Roman Catholic Social Teaching, in advocating justice, is based on moral principles. But is economics a moral discipline? Could it be that the “enlightenment” has erased morality from economics, and this is why Catholic Social Teaching is ignored? Pius XI in Quadragesimon Anno says, “Even though economics and moral science employs each its own principles in its own sphere, it is, nevertheless, an error to say the economic and moral orders are so distinct from and alien to each other that the former depends no way on the latter.” (Q.A. para. 42)

What do economists and business people say? Q.A. was published in 1931, forty years after the first Social Encyclical Rerum Novarum.

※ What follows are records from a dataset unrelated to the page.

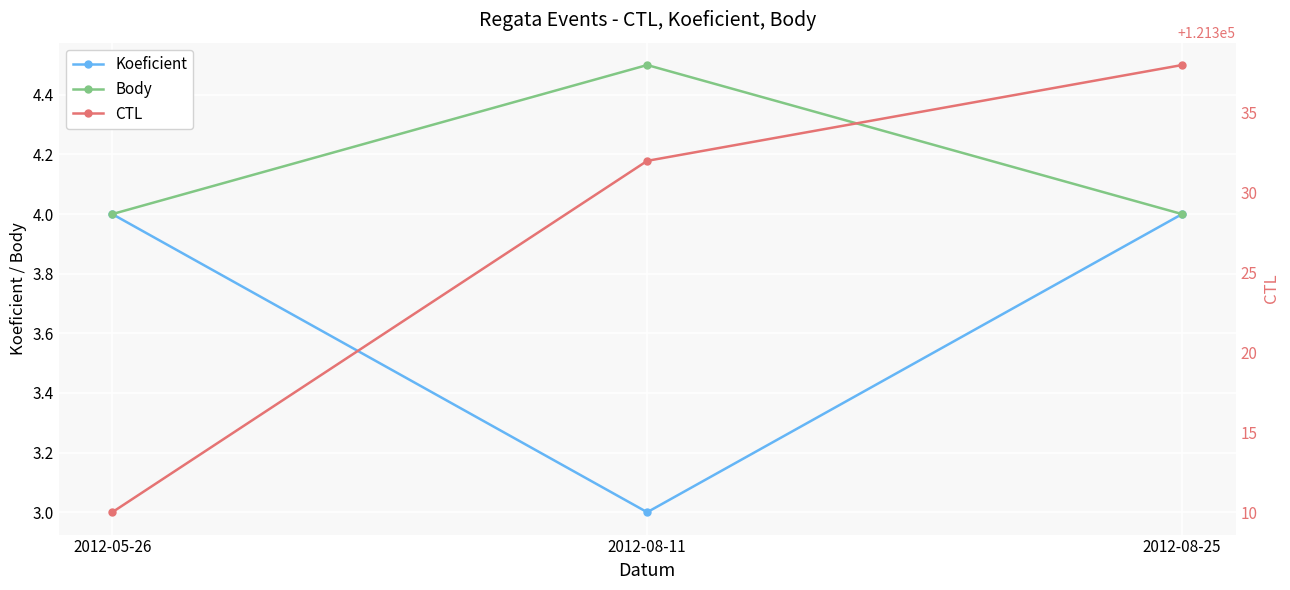

What position from the left is 2012-08-25?

3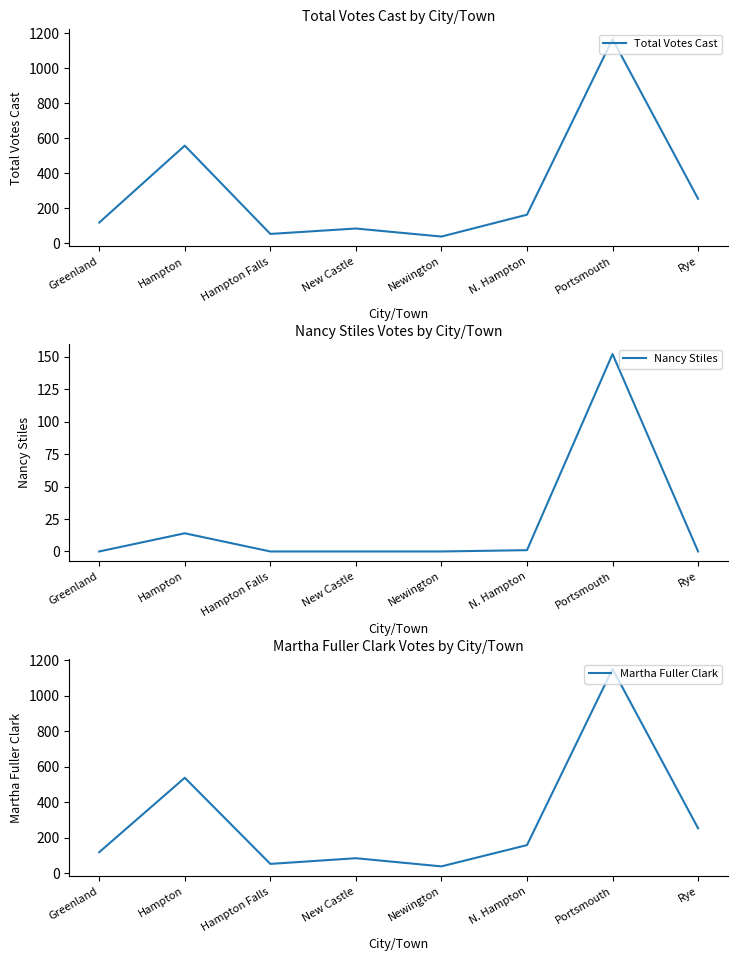

What is the difference between the highest and lowest values at Newington?

38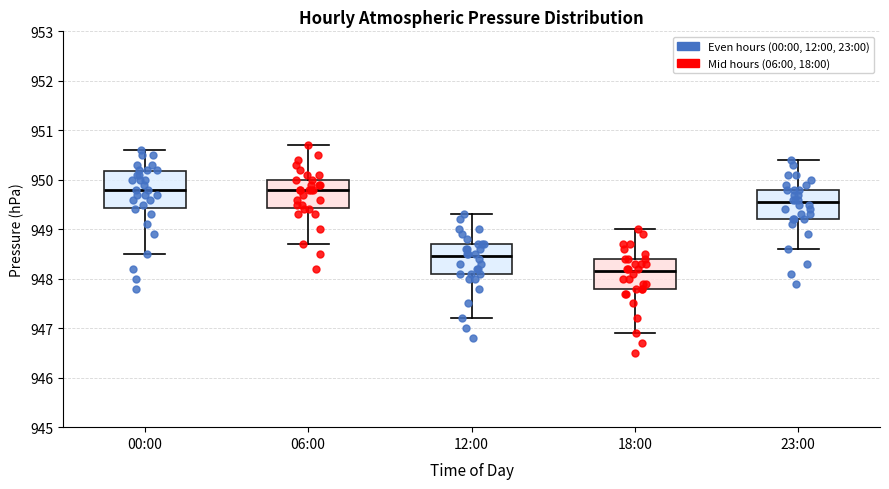

Where is the upper edge of the box for 12:00 on the y-axis? The values are not printed on the chart, so give them approximately, as read against the axis.

948.7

It appeared after W.W. I, in the middle of the Great Depression, and during the run-up to W.W. II. In 1902 George F. Baer, spokesman for financiers and mutual owners and operators of mines and coal bearing railroads, responded to striking coal miner’s union leader John Mitchel through the press, “Anthracite mining is a business not a religious, sentimental or academic proposition.” (Theodore Rex, Edmund Morris, p.133, Random House 2010) President Theodore Roosevelt settled the strike with a 10% raise to the coal miners because of political necessity.
Roosevelt declined the Republican nomination for President in 1908. He explained why and in doing so he agreed that economics is independent from moraliy. “New issues are coming up. I see them. People discuss economics more and more: the tariff, currency, banks. They are hard questions and I am not deeply interested in them: my problems are moral problems and my teaching has been plain morality.” (Ibid. p. 528)
In contrast, former Secretary of Labor and economist Robert Reich considers the possibility of moral economic analysis concerning the current economic crisis. Reich writes in his recent book, After Shock (Alfred A. Knopf New York, 2010) that he could have grounded his argument in morality, but chose to base his argument on political and economic principles. Reich concludes with a section on, “What Should Be Done: A New Deal for the Middle Class.” I would say that if he based his argument on the ethical or moral he would have to insist on a “New Deal” for the poor, not only in the U.S., but worldwide.

Don’t give up hope. Reich was once criticized for not using moral principles in his economic analysis. In a recent New York Times interview, Reich agreed. (Michael Powel, “Obama the Centrist Irks the Liberal Lion,” New York Times, January 7, 2011) Reich said, “I left out the questions of power and inequality. The Great Recession has made it impossible for me to ignore that. Economics takes its origin as moral philosophy.”